The dendrogram analysis classified the A. squamosa genotypes into two main groups, further subdivided into sub-clusters based on genetic relatedness (Figure 1). Low bootstrap values observed here may be due to only too few SSR markers employed to estimate meaningful genetic differentiation or from a weak population structure due to recent divergence or gene flow. The later explanation is plausible given the recent introduction of Annona species to the Indian subcontinent. This clustering aligns with earlier studies, such as Anuragi et al. (2016), where 20 A. squamosa genotypes were grouped into 7 clusters using 12 A. cherimola SSR markers. The high genetic diversity observed in this study is likely due to the collection of germplasm from diverse locations and species-specific markers used, reflecting the presence of a broad genetic base in A. squamosa. A similar pattern of high diversity was reported for A. cherimola (Escribano et al., 2007) and A. senegalensis (Kwapata et al., 2007).
A Bayesian model-based analysis further supported the clustering results, grouping the 40 A. squamosa genotypes into two major clusters (Figure 2A). The ΔK value derived from Evanno’s algorithm predicted K = 2, consistent with the dendrogram results. Cluster I comprised genotypes from Andhra Pradesh, Tamil Nadu, Maharashtra, Karnataka, the USA and Taiwan, while Cluster II comprised genotypes from Andhra Pradesh, Telangana, Odisha and the USA.
Cross-species amplification of SSRs was highly successful, with a transferability rate of 80.0%–97.1% across five Annona species (Table 3). This high transferability is likely due to the conserved nature of flanking sequences around microsatellites in Annona species. Previous studies, such as those by Anuragi et al. (2016) and Kwapata et al. (2007), reported similar results, with SSR markers showing high cross-species transferability among different Annona taxa.
Although SSR development is expensive, once established, these markers are cost-effective and timeefficient for genetic analysis. In A. squamosa, SSRs have not been extensively used, but their high polymorphism suggests that they are valuable for assessing genetic diversity. Most of the genetic variation in this study was due to differences within populations, likely because A. squamosa is a recently introduced cultivated species. The AMOVA results, with an Fst value of 0.065, indicate significant genetic differentiation among the 40 custard apple genotypes, reflecting the coexistence of different genotypes within the same region (Ravishankar et al., 2015).

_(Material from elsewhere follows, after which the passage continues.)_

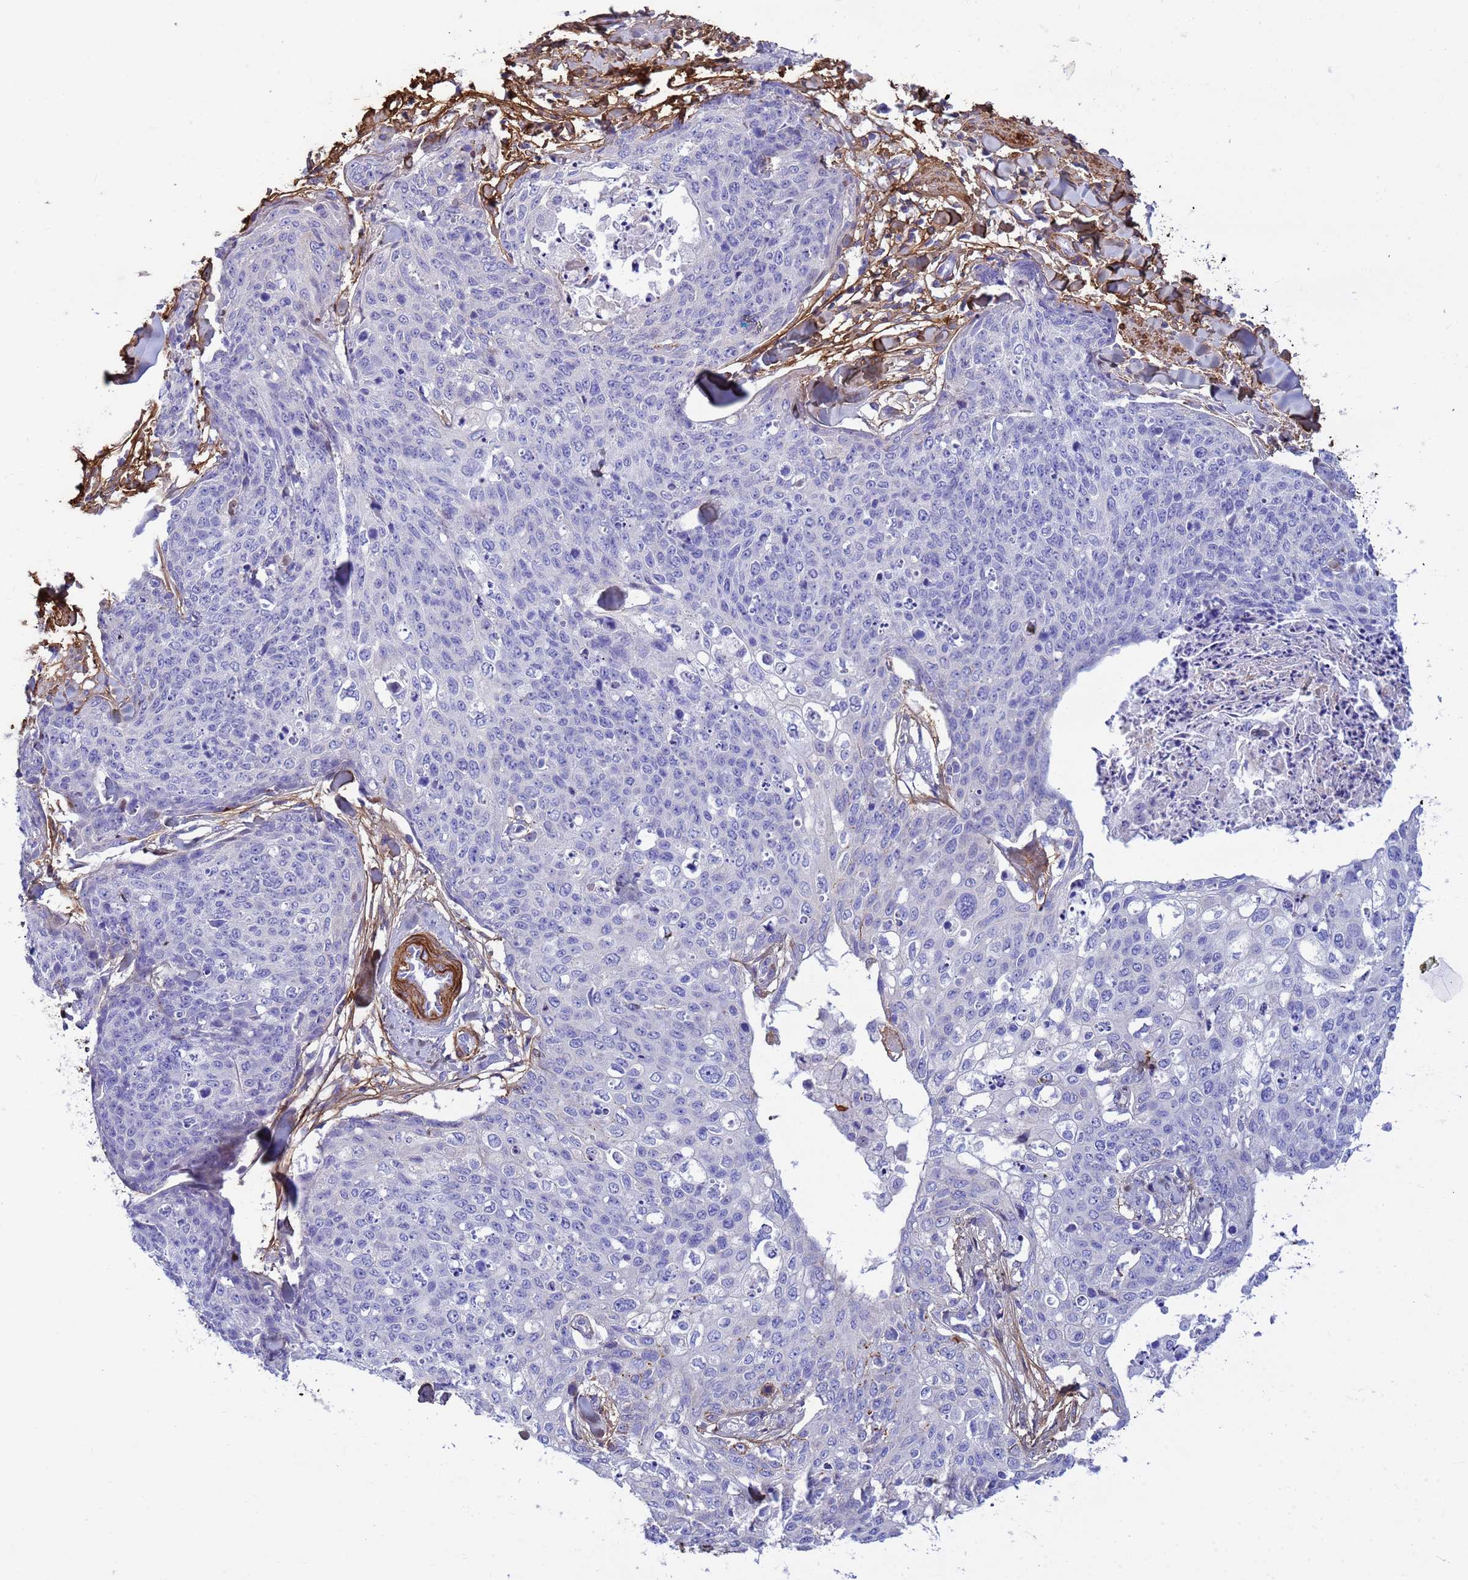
{"staining": {"intensity": "negative", "quantity": "none", "location": "none"}, "tissue": "skin cancer", "cell_type": "Tumor cells", "image_type": "cancer", "snomed": [{"axis": "morphology", "description": "Squamous cell carcinoma, NOS"}, {"axis": "topography", "description": "Skin"}, {"axis": "topography", "description": "Vulva"}], "caption": "Immunohistochemistry (IHC) histopathology image of skin squamous cell carcinoma stained for a protein (brown), which demonstrates no expression in tumor cells.", "gene": "P2RX7", "patient": {"sex": "female", "age": 85}}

NGS proved to be an efficient method for identification and development of microsatellite markers. Compared with previous studies, this study revealed relatively higher heterozygosity and PIC values, emphasising the usefulness of species-specific SSR markers. The high PIC, polymorphism and Ho values indicate that the SSR markers developed in this study are effective for genetic diversity analysis in A. squamosa. These markers also demonstrated high transferability to closely related species, including A. cherimola, A. reticulata, A. glabra, A. muricata and A. atemoya. The microsatellite markers generated in this study will be valuable for genetic diversity studies, mapping, development of linkage map and other crop improvement programmes, like gene discovery, in A. squamosa.